В других обстоятельствах я бы совершил здесь ностальгическую прогулку в поисках лиц давних друзей или хозяев, но сейчас время было неподходящее. Вплоть до середины галереи тянулся отчётливый коридор. Несколько фараонов помельче уже валялись по сторонам, точно жалкие кегли, а пара-тройка богов стояли куда ближе друг к другу, чем допустили бы это в жизни. Но с ними у хулигана проблем не возникло, а вот некоторые статуи покрупнее, похоже, сумели-таки оказать сопротивление. В середине галереи, прямо на пути злодея, высилось гигантское изваяние сидящего Рамзеса Великого, более девяти метров в высоту, из цельного куска гранита. Верхушка его головного убора слегка содрогалась; из темноты у её подножия доносился приглушенный скрежет – видимо, неведомый злодей пытался отпихнуть Рамзеса с дороги.[32]32
  Рамзес не удивился бы, узнав, что его статуя причинила столько хлопот, – он обладал самым огромным эго из всех людей, кому я имел несчастье служить. И это несмотря на то, что он был мал ростом, кривоног и с физиономией рябой, как носорожья задница. Однако его волшебники были могущественны и несгибаемы – в течение сорока лет я вкалывал на задуманных им грандиозных стройках, вместе с тысячами других отсталых духов.


[Закрыть]

Через пару минут даже утукку мог бы сообразить, что такого здорового противника проще всего обойти стороной и продолжать свой путь. Но мой злодей продолжал трудиться над статуей, словно болонка, пытающаяся разгрызть слоновью берцовую кость. Так что, по всей видимости, мой противник (приятная мысль!) чрезвычайно глуп. Или, возможно (не такая приятная мысль), он просто крайне честолюбив и стремится причинить максимальный ущерб.

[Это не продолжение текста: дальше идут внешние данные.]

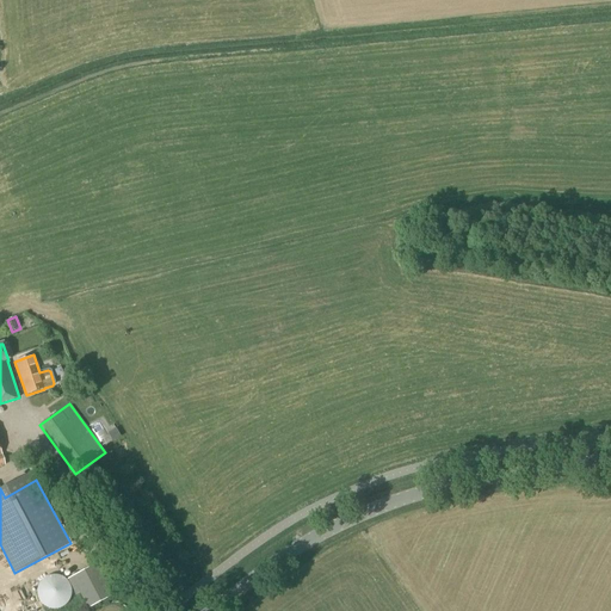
[(63,562),(74,556),(68,548),(59,553),(63,562)]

Как бы то ни было, на данный момент он явно был занят по уши. И это давало мне возможность поближе взглянуть на то, с чем мне предстояло иметь дело.

Минотавр беззвучно прокрался через тёмный зал к высокому саркофагу, который пока что оставался нетронутым. И выглянул из-за него в сторону статуи Рамзеса. Выглянул – и озадаченно нахмурился.

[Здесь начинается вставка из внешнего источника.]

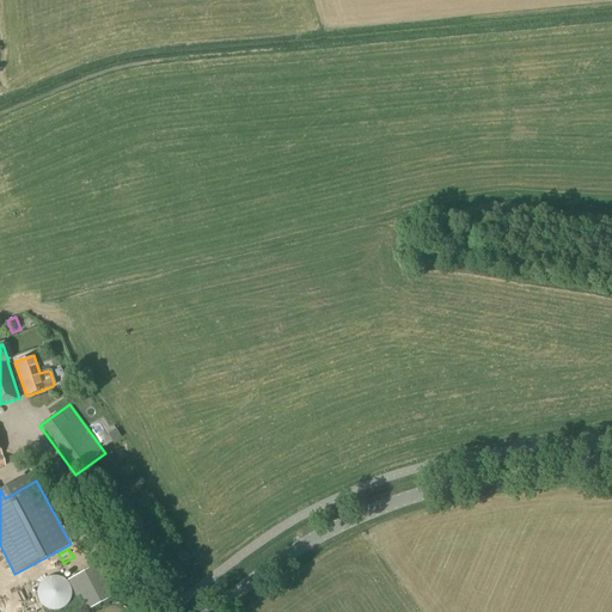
[(89,610),(111,598),(95,565),(72,579),(89,610)]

У большинства джиннов идеальное ночное зрение. Это одно из бесчисленных преимуществ, которыми мы обладаем по сравнению с людьми. Понятие темноты для нас практически не имеет смысла, даже на первом плане, который способны видеть и вы тоже. Но теперь, хотя я со скоростью мысли просматривал все планы с первого до седьмого, я обнаружил, что не в силах пронзить взглядом глубокий омут черноты, расположенный у подножия статуи. Чёрное пятно то разбухало, то сжималось, но оставалось все таким же непроницаемым на любом из планов. То, что заставляло содрогаться Рамзеса, находилось глубоко во тьме, и разглядеть его я не мог.

И тем не менее я вполне мог приблизительно определить его местонахождение. А поскольку злодей любезно оставался на одном месте, по всей видимости, наступило время для внезапной атаки. Я огляделся в поисках подходящего снаряда. Поблизости, накрытый стеклянным ящиком, лежал странный чёрный камень неправильной формы, достаточно скромного размера, чтобы его поднять, однако достаточно большой, чтобы расколоть башку африту. Одна сторона его была плоской, и на ней красовались какие-то письмена, но читать их мне было некогда. По всей вероятности, это были правила для посетителей, потому что они вроде бы были написаны на двух, не то трёх языках. В общем, ничего ценного.